Suara Kritis Bukan Ajang Keren-Kerenan, Rian Fahardhi: Itu Hak Dasar Manusia
JAKARTA, iNews.id - Kreator konten, Rian Fahardhi menilai, suara kritis dari anak muda bukanlah ajang untuk keren-kerenan. Baginya, suara kritis merupakan hak dasar atau fundamental seorang manusia dan warga negara.
Hal ini diungkapkan Rian saat menjadi pemateri dalam dialog di iNews Media Group Campus Connect bertajuk Creatorverse di Universitas Tarumanegara, Jakarta Barat, Rabu (26/11/2025).
"Jadi tidak ada yang keren sebenarnya dari bersuara. Tidak ada yang keren sebenarnya dari mengkritik. Tidak ada yang keren. Karena itu hak dasar, hak fundamental yang harus teman-teman punya sebagai manusia yang punya akal, manusia yang diberkahi kesempatan untuk menjadi warga negara di negeri yang demokrasi ini," ujar Rian.
Untuk itu, Rian sengaja membuat konten literasi politik di akun media sosialnya. Dengan medsos, dia menilai literasi politik dapat menjangkau luas generasi muda.
Informasi Sesat Masih Beredar, Angela Tanoesoedibjo Ungkap Kunci Lawan Hoaks
"Karena kita tidak hanya bicara tentang satu generasi kan, tapi ini tentang estafet generasi. Konten hari ini itu jadi jejak yang akan ditonton oleh generasi-generasi ke depan," ucap Rian.

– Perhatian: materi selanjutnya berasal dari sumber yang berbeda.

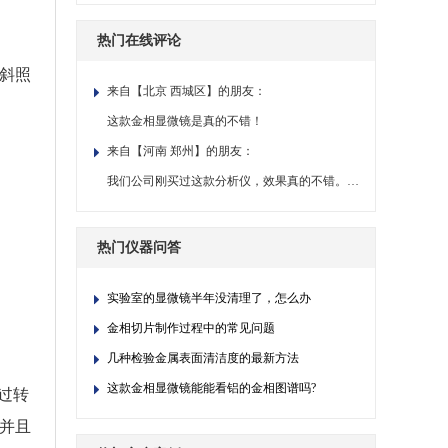
热门在线评论
光斜照
来自【北京 西城区】的朋友：
这款金相显微镜是真的不错！
来自【河南 郑州】的朋友：
我们公司刚买过这款分析仪，效果真的不错。点赞一下！
热门仪器问答
实验室的显微镜半年没清理了，怎么办
金相切片制作过程中的常见问题
几种检验金属表面清洁度的最新方法
这款金相显微镜能能看铝的金相图谱吗?
过转
，并且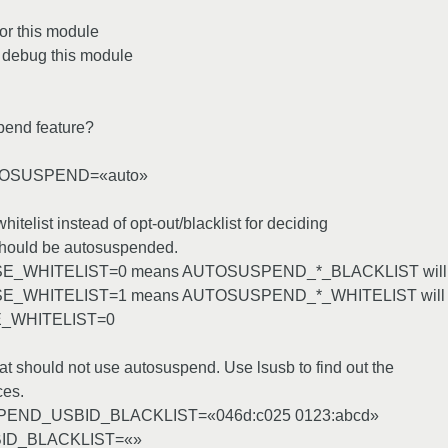
or this module
to debug this module
end feature?
OSUSPEND=«auto»
whitelist instead of opt-out/blacklist for deciding
hould be autosuspended.
_WHITELIST=0 means AUTOSUSPEND_*_BLACKLIST will b
_WHITELIST=1 means AUTOSUSPEND_*_WHITELIST will b
_WHITELIST=0
hat should not use autosuspend. Use lsusb to find out the
ces.
PEND_USBID_BLACKLIST=«046d:c025 0123:abcd»
D_BLACKLIST=«»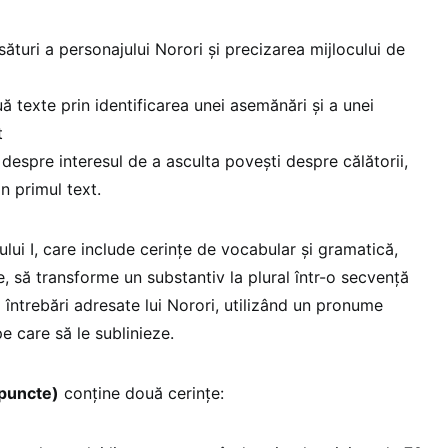
ăsături a personajului Norori și precizarea mijlocului de
 texte prin identificarea unei asemănări și a unei
t
despre interesul de a asculta povești despre călătorii,
in primul text.
lui I, care include cerințe de vocabular și gramatică,
le, să transforme un substantiv la plural într-o secvență
întrebări adresate lui Norori, utilizând un pronume
e care să le sublinieze.
 puncte)
conține două cerințe: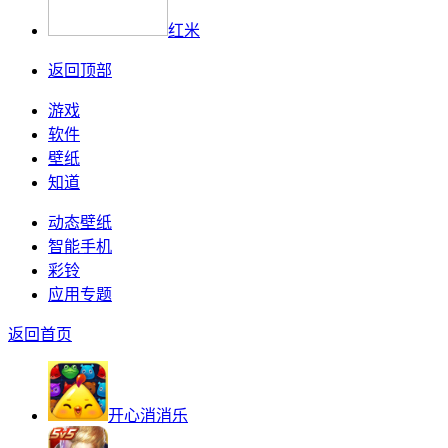
红米
返回顶部
游戏
软件
壁纸
知道
动态壁纸
智能手机
彩铃
应用专题
返回首页
开心消消乐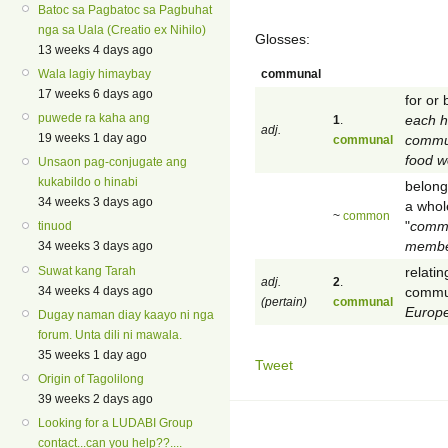
Batoc sa Pagbatoc sa Pagbuhat
nga sa Uala (Creatio ex Nihilo)
Glosses:
13 weeks 4 days ago
communal
Wala lagiy himaybay
17 weeks 6 days ago
for or 
puwede ra kaha ang
each h
1
.
adj.
19 weeks 1 day ago
commun
communal
food w
Unsaon pag-conjugate ang
kukabildo o hinabi
belong
34 weeks 3 days ago
a whole
~
common
"
commo
tinuod
membe
34 weeks 3 days ago
relatin
Suwat kang Tarah
adj.
2
.
commun
34 weeks 4 days ago
(pertain)
communal
Europe
Dugay naman diay kaayo ni nga
forum. Unta dili ni mawala.
35 weeks 1 day ago
Tweet
Origin of Tagolilong
39 weeks 2 days ago
Looking for a LUDABI Group
contact...can you help??....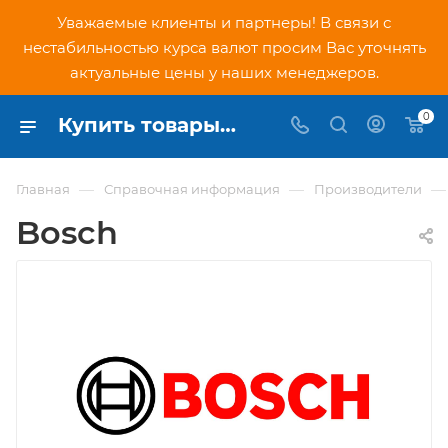
Уважаемые клиенты и партнеры! В связи с
нестабильностью курса валют просим Вас уточнять
актуальные цены у наших менеджеров.
0
Купить товары бренда Bosch в Москве в интернет-магазине PNDtech.ru
—
—
—
Главная
Справочная информация
Производители
Bosch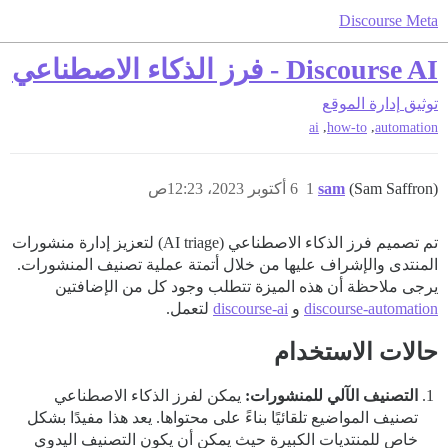
Discourse Meta
Discourse AI - فرز الذكاء الاصطناعي
توثيق
إدارة الموقع
,
,
ai
how-to
automation
(Sam Saffron)
sam
1
6 أكتوبر 2023، 12:23ص
تم تصميم فرز الذكاء الاصطناعي (AI triage) لتعزيز إدارة منشورات
المنتدى والإشراف عليها من خلال أتمتة عملية تصنيف المنشورات.
يرجى ملاحظة أن هذه الميزة تتطلب وجود كل من الإضافتين
discourse-automation
و
discourse-ai
لتعمل.
حالات الاستخدام
التصنيف الآلي للمنشورات:
يمكن لفرز الذكاء الاصطناعي
تصنيف المواضيع تلقائيًا بناءً على محتواها. يعد هذا مفيدًا بشكل
خاص للمنتديات الكبيرة حيث يمكن أن يكون التصنيف اليدوي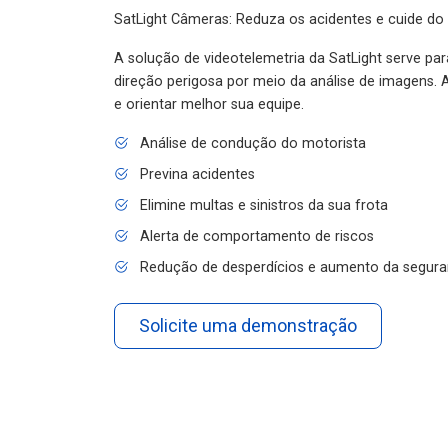
SatLight Câmeras: Reduza os acidentes e cuide do
A solução de videotelemetria da SatLight serve pa
direção perigosa por meio da análise de imagens. A
e orientar melhor sua equipe.
Análise de condução do motorista
Previna acidentes
Elimine multas e sinistros da sua frota
Alerta de comportamento de riscos
Redução de desperdícios e aumento da segura
Solicite uma demonstração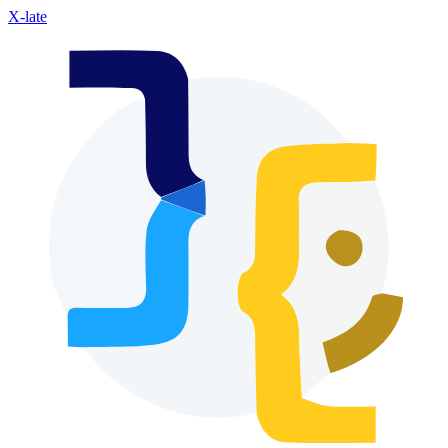
X-late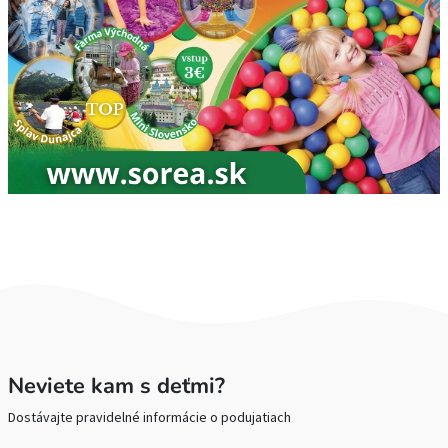
Neviete kam s deťmi?
Dostávajte pravidelné informácie o podujatiach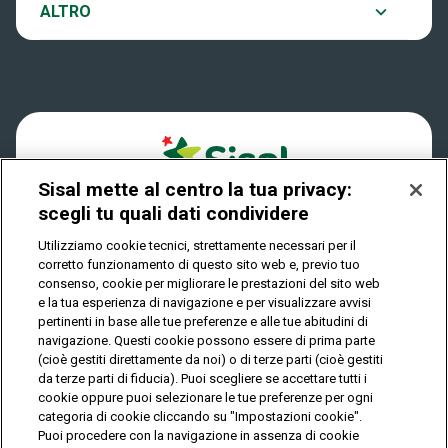
Notifiche
ALTRO
Dove si gioca
Win for Life
Accessibilità
Quanto si vince
Play Your Date
Cookies
Come riscuotere
Sisal mette al centro la tua privacy:
Privacy
scegli tu quali dati condividere
Utilizziamo cookie tecnici, strettamente necessari per il
corretto funzionamento di questo sito web e, previo tuo
IL GIOCO È VIETATO AI MINORI E PUÒ CAUSARE
consenso, cookie per migliorare le prestazioni del sito web
DIPENDENZA PATOLOGICA
e la tua esperienza di navigazione e per visualizzare avvisi
pertinenti in base alle tue preferenze e alle tue abitudini di
navigazione. Questi cookie possono essere di prima parte
(cioè gestiti direttamente da noi) o di terze parti (cioè gestiti
© Copyright Sisal Italia S.p.A. - P.I. 02433760135
da terze parti di fiducia). Puoi scegliere se accettare tutti i
Mappa
cookie oppure puoi selezionare le tue preferenze per ogni
Privacy
Cookies
del
categoria di cookie cliccando su "Impostazioni cookie".
sito
Puoi procedere con la navigazione in assenza di cookie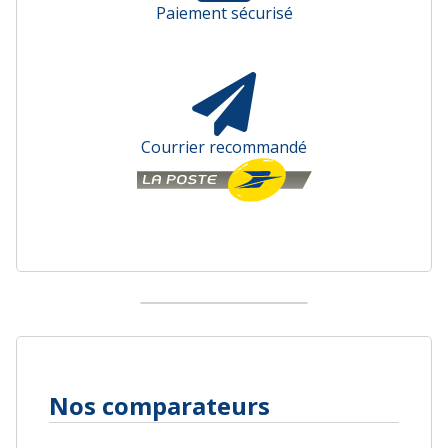
Paiement sécurisé
Courrier recommandé
Nos comparateurs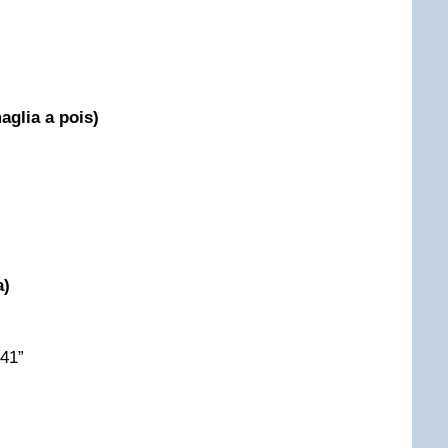
aglia a pois)
a)
’41”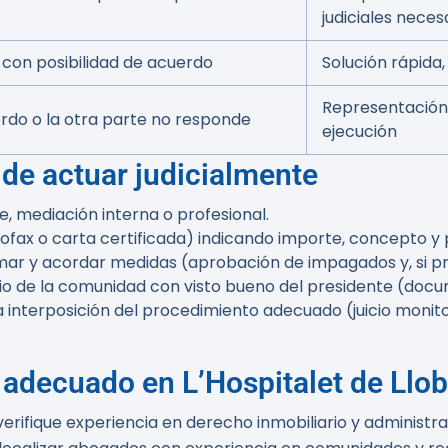
judiciales neces
 con posibilidad de acuerdo
Solución rápida
Representación e
do o la otra parte no responde
ejecución
e actuar judicialmente
e, mediación interna o profesional.
ofax o carta certificada) indicando importe, concepto y 
rmar y acordar medidas (aprobación de impagados y, si p
rio de la comunidad con visto bueno del presidente (docu
a interposición del procedimiento adecuado (juicio monit
adecuado en L’Hospitalet de Llob
ifique experiencia en derecho inmobiliario y administraci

Lebih lanjut, Rian menepis anggapan bahwa anak muda masa kini bersikap apatis terhadap politik. Dia menilai, kepedulian itu ada tetapi perlu pendekatan yang relevan dengan keseharian mereka.
"Saya ingin bilang bahwa politik itu sebenarnya masalah sehari-hari. Hal-hal kecil sebenarnya kita nggak bisa lepas dari politik. Mulai dari es kopi susu gula aren yang kita beli, kemudian transportasi kita, jarak yang kita ambil, itu nggak bisa lepas dari politik," ujar Rian.
Rian menegaskan bahwa inti dari menyuarakan pendapat bukanlah semata-mata untuk mengubah kebijakan secara instan, melainkan untuk membangun kembali kesadaran publik akan hak dan kewajiban sebagai warga negara.